A rural family will often pick fruit and vegetables from their own gardens. If they do not have what they need, a souk (street market shop) can provide them with any food from eggplant to mint leaves. Because bread is essential with almost every meal, rural women travel to the village bakery, called the foorn , to bake their breads and pastries for the day, as well as to catch up on gossip.
Lunch, the largest of the three meals eaten each day, is usually served around 2:00 p.m. Mezze , several appetizer-like dishes, are served first. Warm bread, hummus (chickpea paste), and olives, cheese, and pistachio nuts are commonly served. Kibbeh , the national dish, is frequently the main meal. Kebabs (cubes of cooked meat on a skewer) and kefta (ground meat mixed with herbs and spices) are popular too. Baklava or a fresh bowl of melon will likely make for a sweet dessert. Most children nap after such a plentiful afternoon meal.
Unlike in the United States, milk is rarely drunk with meals. Adults will often enjoy beer, wine, or arak (licorice-flavored liquor). Children enjoy limoonada (lemonade), fresh fruit juices, or jellab (a soft drink made from raisins and served with pine nuts). International restaurants are widespread throughout the country. French, Italian, German, Austrian, Scandinavian, Greek, Chinese, American, and Indian food are readily available. In addition, U.S. fast food chains are often bustling with people.
POLITICS, ECONOMICS, AND NUTRITION
The World Bank reports only about 2 percent of the Lebanese population is classified as undernourished, which means they do not receive sufficient nutrition in their diets. About 63 percent has adequate access to sanitation, and 100 percent to safe drinking water. Ninety-five percent of the population has access to health care services. Of children under the age of five, about 3 percent are underweight, and 12 percent are stunted (short for their age).
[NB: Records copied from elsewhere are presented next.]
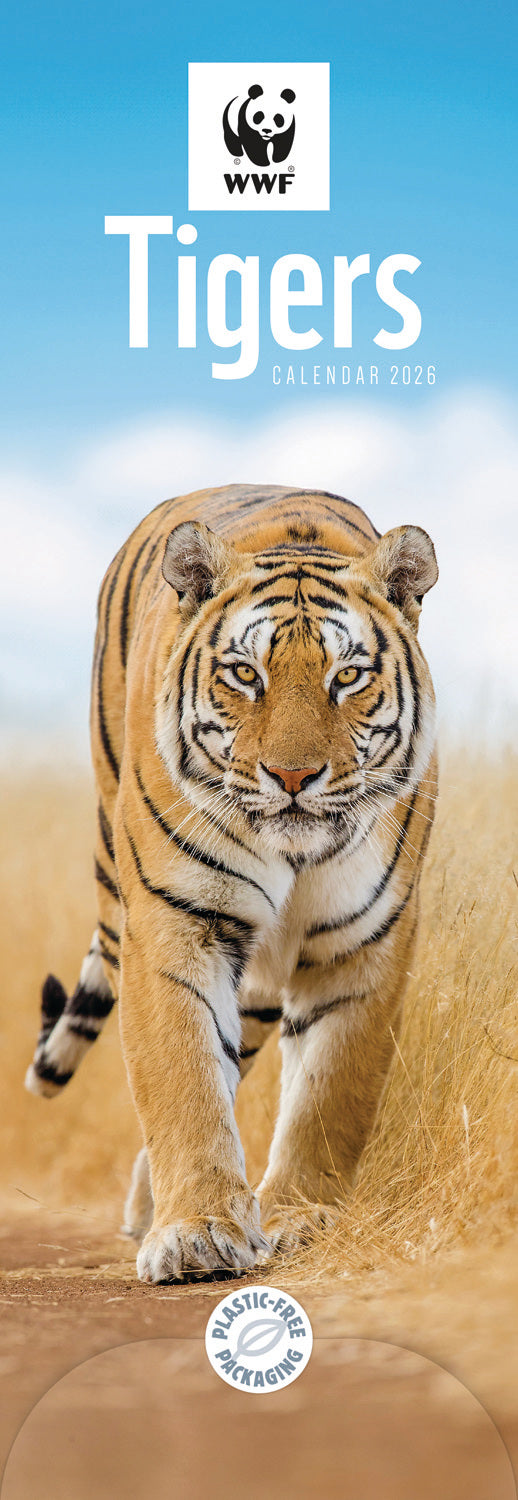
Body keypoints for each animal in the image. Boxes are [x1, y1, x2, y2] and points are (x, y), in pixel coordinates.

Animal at [25, 483, 438, 1283]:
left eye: (348, 676)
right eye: (246, 675)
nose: (293, 777)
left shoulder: (363, 945)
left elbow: (329, 1096)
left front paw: (300, 1221)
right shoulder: (176, 921)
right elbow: (183, 1078)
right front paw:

War and violence during the 1980s and 1990s has had a significant impact on the development of many Lebanese children. Between 1982 and 1990, there were over 144,000 deaths due to an Israeli invasion. As a result, many children suffer from post-traumatic stress disorders. According to law, children over the age of eight are allowed to work a maximum of seven hours a day, which also contributes to childrens’ stress.